Treasury Secretary Paulson who appears to be resisting calls for a greater role of the Federal government, instead relying on voluntary measures and reversing his prior opposition to increasing the role of the government-sponsored agencies like Fannie Mae and Freddie Mac.  Today Paulson was explicit.  He not only endorses the Fed’s actions (no big surprise there), but seemed to recognize the new to reform the regulatory environment, including acknowledging that discount window facilities require the Fed’s supervision.  This could be simply shifting some of the gulatory/supervision responsibility from the SEC to the Fed. 

The lament expressed by the FT Economics Editor Martin Wolf that the outcome of the financial crisis will be more regulation and that the Fed’s action are “moral hazard made visible” and apparently echoed by some Senators seems
misplaced.  Even with an improved share price, does any one really think Bear Stearns owners or employees have been bailed out ?  Bear’s customers/counterparties may have been, but not Bear itself.  Just as firemen
don’t give lectures on the dangers of playing with matches as a housing is burning down, academics/journalists like Wolf and Senators caught up in the electoral cycle have the luxury to worry about moral hazard, but policy makers
themselves have a duty to protect the overall system. 

Some of these purists seem to see these steps as what Hayek called the “road to serfdom”, but the US housing market has not been a laizze faire exercise in the US at least since the Homestead Act in the middle of the 19th century and
ironically, this is the 75th anniversary of the New Deal, which saw the birth of FHLB.  The US government has had a significant presence in the US housing market ever since.  Moreover, the Federal Reserve was created in a
large measure to what were perceived as market failures--especially in the circuit of capital.
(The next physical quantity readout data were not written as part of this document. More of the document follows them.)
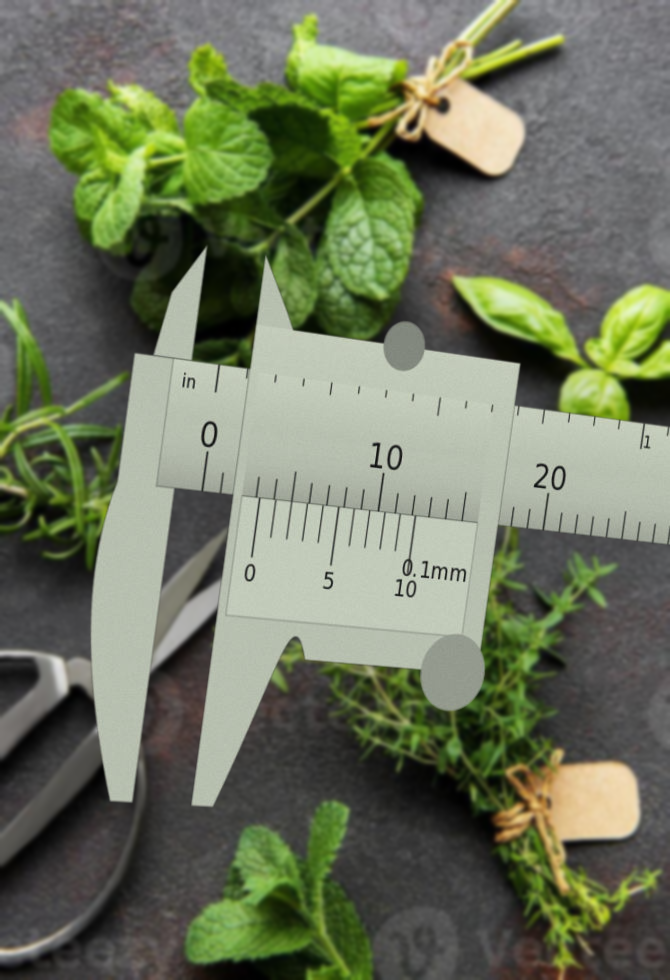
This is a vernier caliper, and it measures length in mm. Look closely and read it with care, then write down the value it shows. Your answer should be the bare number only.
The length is 3.2
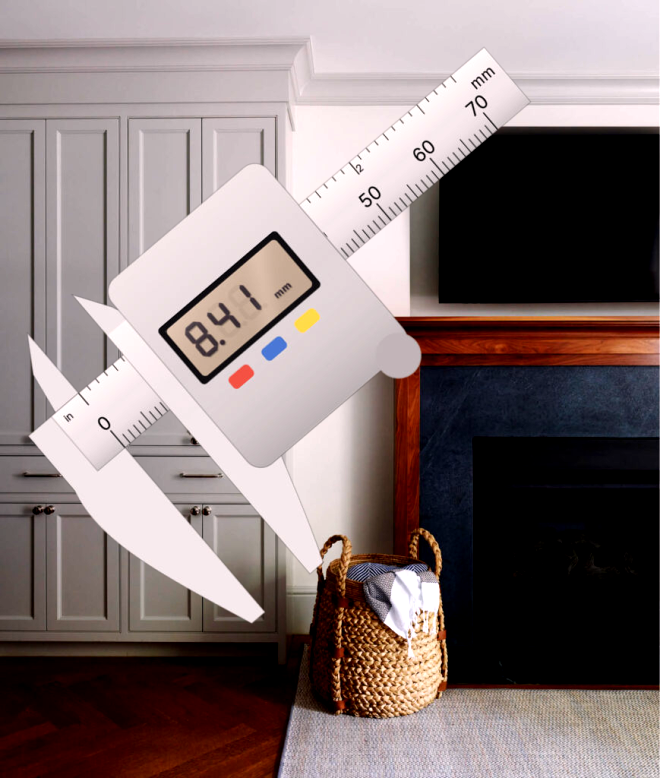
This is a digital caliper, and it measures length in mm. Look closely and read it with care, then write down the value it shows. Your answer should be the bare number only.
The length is 8.41
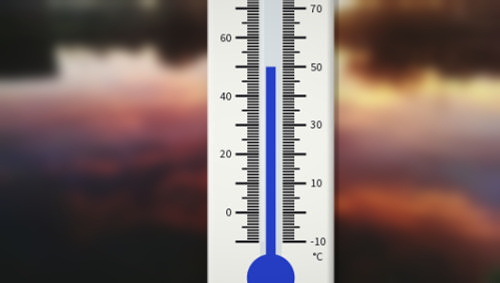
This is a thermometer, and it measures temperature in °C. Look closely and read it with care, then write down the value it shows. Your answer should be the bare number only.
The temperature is 50
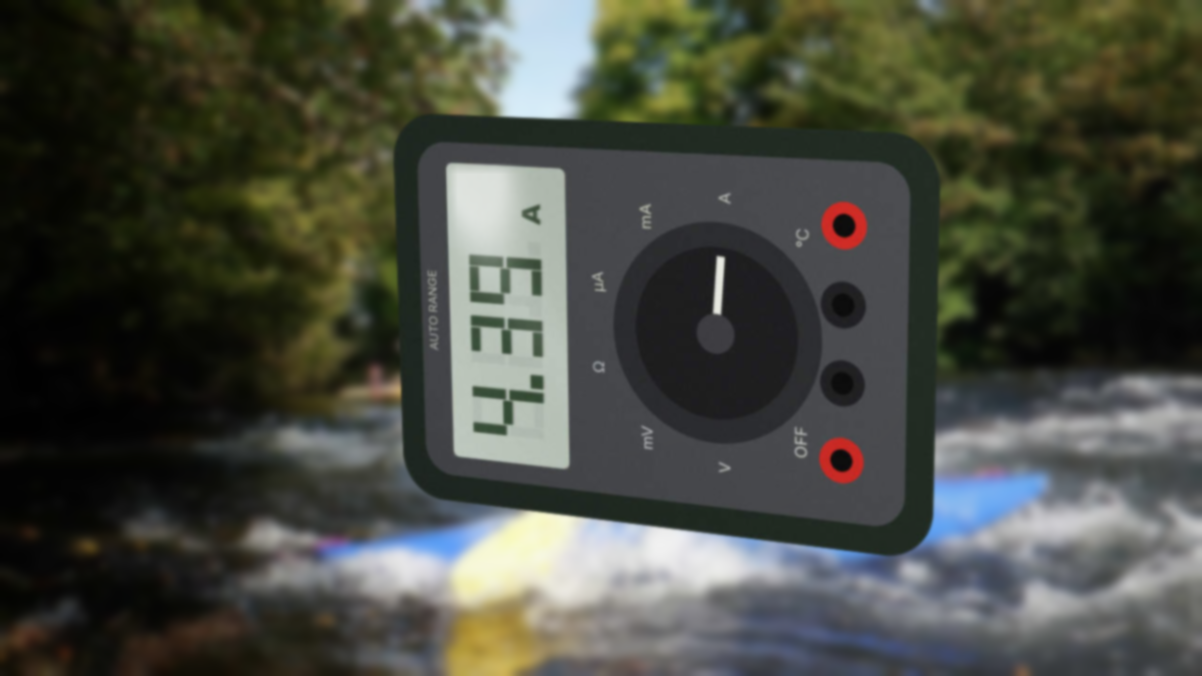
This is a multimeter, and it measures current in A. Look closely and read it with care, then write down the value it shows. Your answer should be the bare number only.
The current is 4.39
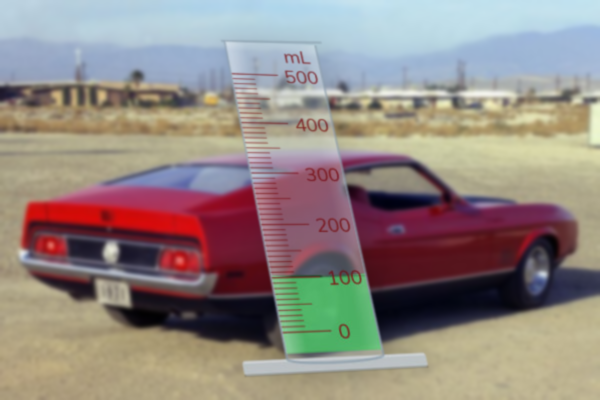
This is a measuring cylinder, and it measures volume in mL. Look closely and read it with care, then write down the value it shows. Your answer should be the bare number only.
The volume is 100
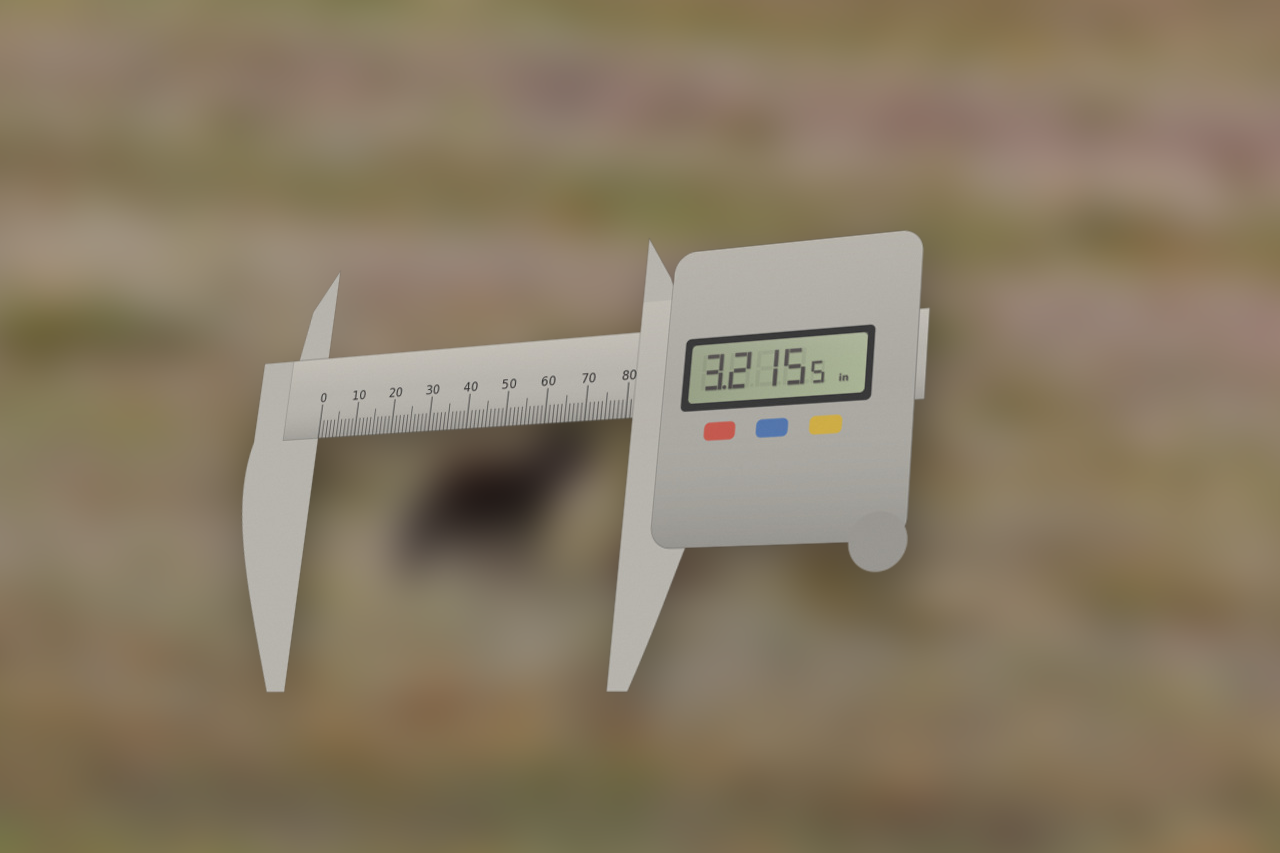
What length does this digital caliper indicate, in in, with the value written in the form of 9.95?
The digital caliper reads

Wolf argues that the “rescue of Bear Stearns marks liberalization limit [sic].  He says, “ Remeber Friday March 14, 2008: it was the day the dream of global freemarekt cpaital died.” Really ?  Where has he been ?  Surely the US and other countries found the limit to the deregulatory regime and the Reagan-Thatcher revolution long before this month.  Just like strong fences make good neighbors, markets work best when their is a strong regulatory environment.  This is not a leftist stance.  Look at the speeches by good capitalists like Alan Greenspan, Robert Rubin and Lawrence Summers about the lessons they drew from the Asian financial crisis a decade ago.  They all defend a strong transparent regulatory regime.